→ **Exercise directions**
Whenever an image turns up, omit it and return the remaining data exactly.

(Minified JSON responses)
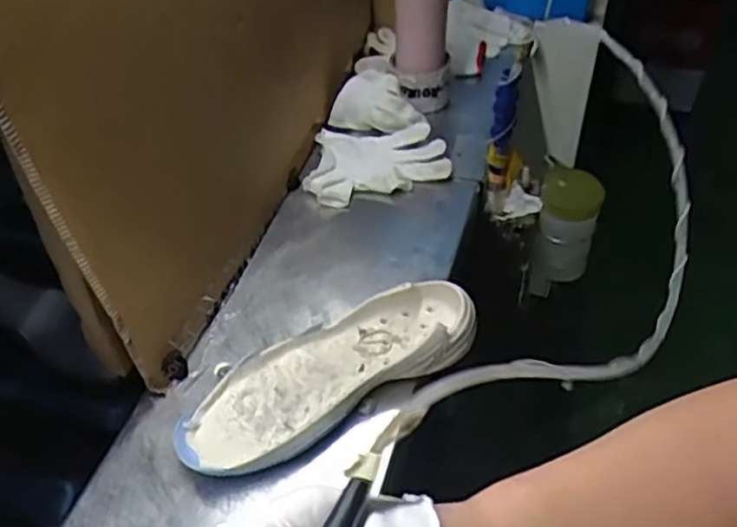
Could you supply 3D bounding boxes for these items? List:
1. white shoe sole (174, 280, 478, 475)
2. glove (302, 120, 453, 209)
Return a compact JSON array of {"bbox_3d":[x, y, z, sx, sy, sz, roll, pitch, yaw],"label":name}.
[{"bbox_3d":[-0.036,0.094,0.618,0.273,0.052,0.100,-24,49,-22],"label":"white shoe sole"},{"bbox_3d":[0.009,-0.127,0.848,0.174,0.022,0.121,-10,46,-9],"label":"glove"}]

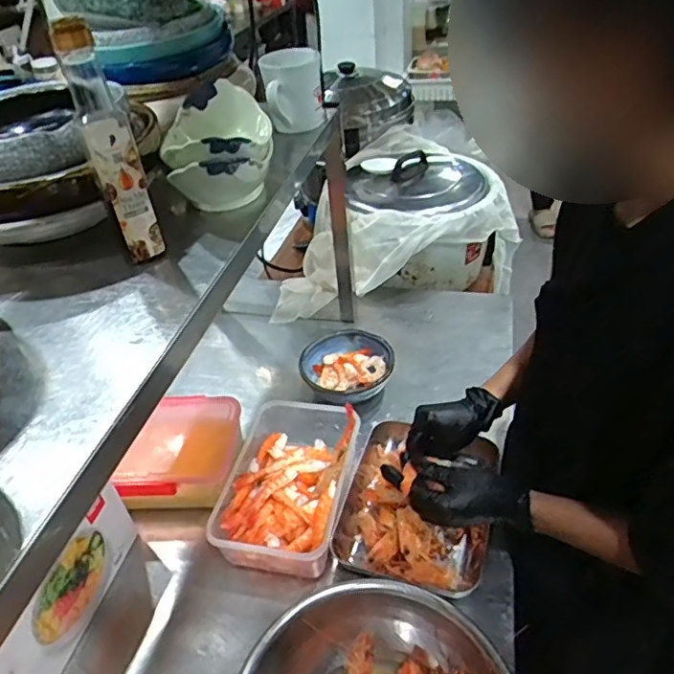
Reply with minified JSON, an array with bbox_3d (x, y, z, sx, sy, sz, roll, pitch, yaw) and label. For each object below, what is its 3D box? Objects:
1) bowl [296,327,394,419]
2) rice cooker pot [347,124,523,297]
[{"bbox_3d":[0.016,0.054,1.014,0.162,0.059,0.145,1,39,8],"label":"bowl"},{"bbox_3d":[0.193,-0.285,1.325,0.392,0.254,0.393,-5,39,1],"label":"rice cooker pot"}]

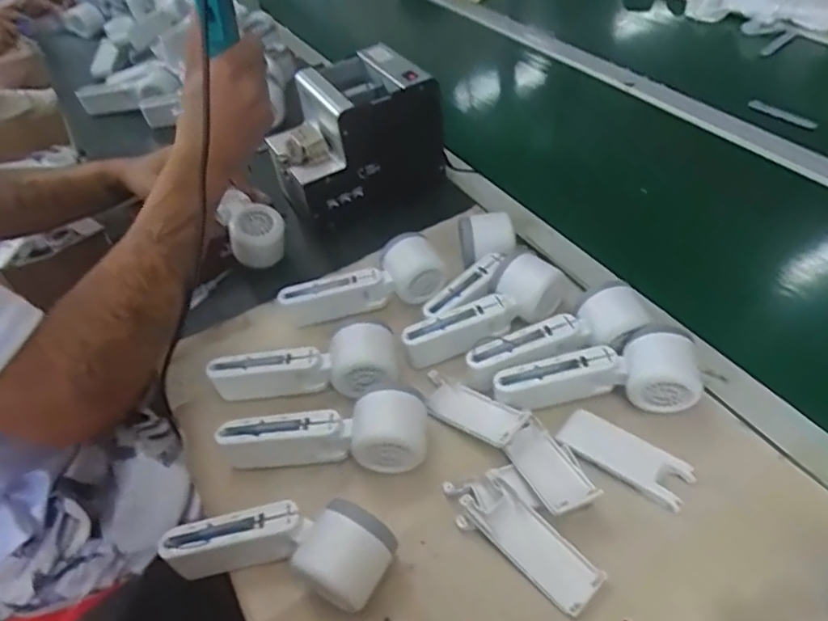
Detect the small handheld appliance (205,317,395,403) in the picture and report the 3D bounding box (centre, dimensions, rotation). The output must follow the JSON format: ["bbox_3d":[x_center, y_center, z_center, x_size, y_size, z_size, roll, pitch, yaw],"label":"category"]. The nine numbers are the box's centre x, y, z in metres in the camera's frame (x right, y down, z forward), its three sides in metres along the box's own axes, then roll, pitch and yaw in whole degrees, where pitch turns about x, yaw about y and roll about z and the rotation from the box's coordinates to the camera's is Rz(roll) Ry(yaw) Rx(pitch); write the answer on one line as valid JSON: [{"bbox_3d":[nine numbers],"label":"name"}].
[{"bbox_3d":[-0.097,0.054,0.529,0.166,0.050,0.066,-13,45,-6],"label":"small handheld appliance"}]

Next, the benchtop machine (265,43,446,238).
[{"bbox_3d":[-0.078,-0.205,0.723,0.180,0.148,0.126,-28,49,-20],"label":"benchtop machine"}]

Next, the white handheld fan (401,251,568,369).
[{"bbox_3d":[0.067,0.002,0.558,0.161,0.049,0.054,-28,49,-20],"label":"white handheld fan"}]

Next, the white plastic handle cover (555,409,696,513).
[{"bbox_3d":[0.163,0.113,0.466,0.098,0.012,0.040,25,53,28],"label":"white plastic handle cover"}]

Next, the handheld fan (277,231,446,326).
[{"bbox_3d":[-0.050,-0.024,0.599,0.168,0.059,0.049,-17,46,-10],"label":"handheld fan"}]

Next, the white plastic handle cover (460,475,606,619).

→ **Solution below**
Could you supply 3D bounding boxes for these items? List:
1. white shoe sole (174, 280, 478, 475)
2. glove (302, 120, 453, 209)
Return a compact JSON array of {"bbox_3d":[x, y, z, sx, sy, sz, roll, pitch, yaw],"label":name}.
[{"bbox_3d":[-0.036,0.094,0.618,0.273,0.052,0.100,-24,49,-22],"label":"white shoe sole"},{"bbox_3d":[0.009,-0.127,0.848,0.174,0.022,0.121,-10,46,-9],"label":"glove"}]

Reply with minified JSON, an array with bbox_3d (x, y, z, sx, sy, sz, roll, pitch, yaw) and label. For each object below, what is its 3D box? Objects:
1) bowl [296,327,394,419]
2) rice cooker pot [347,124,523,297]
[{"bbox_3d":[0.016,0.054,1.014,0.162,0.059,0.145,1,39,8],"label":"bowl"},{"bbox_3d":[0.193,-0.285,1.325,0.392,0.254,0.393,-5,39,1],"label":"rice cooker pot"}]

Detect the small handheld appliance (205,317,395,403) in the picture and report the 3D bounding box (centre, dimensions, rotation). The output must follow the JSON format: ["bbox_3d":[x_center, y_center, z_center, x_size, y_size, z_size, roll, pitch, yaw],"label":"category"]. The nine numbers are the box's centre x, y, z in metres in the camera's frame (x right, y down, z forward), its three sides in metres along the box's own axes, then roll, pitch and yaw in whole degrees, where pitch turns about x, yaw about y and roll about z and the rotation from the box's coordinates to the camera's is Rz(roll) Ry(yaw) Rx(pitch); write the answer on one line as valid JSON: [{"bbox_3d":[nine numbers],"label":"name"}].
[{"bbox_3d":[-0.097,0.054,0.529,0.166,0.050,0.066,-13,45,-6],"label":"small handheld appliance"}]

Next, the benchtop machine (265,43,446,238).
[{"bbox_3d":[-0.078,-0.205,0.723,0.180,0.148,0.126,-28,49,-20],"label":"benchtop machine"}]

Next, the white handheld fan (401,251,568,369).
[{"bbox_3d":[0.067,0.002,0.558,0.161,0.049,0.054,-28,49,-20],"label":"white handheld fan"}]

Next, the white plastic handle cover (555,409,696,513).
[{"bbox_3d":[0.163,0.113,0.466,0.098,0.012,0.040,25,53,28],"label":"white plastic handle cover"}]

Next, the handheld fan (277,231,446,326).
[{"bbox_3d":[-0.050,-0.024,0.599,0.168,0.059,0.049,-17,46,-10],"label":"handheld fan"}]

Next, the white plastic handle cover (460,475,606,619).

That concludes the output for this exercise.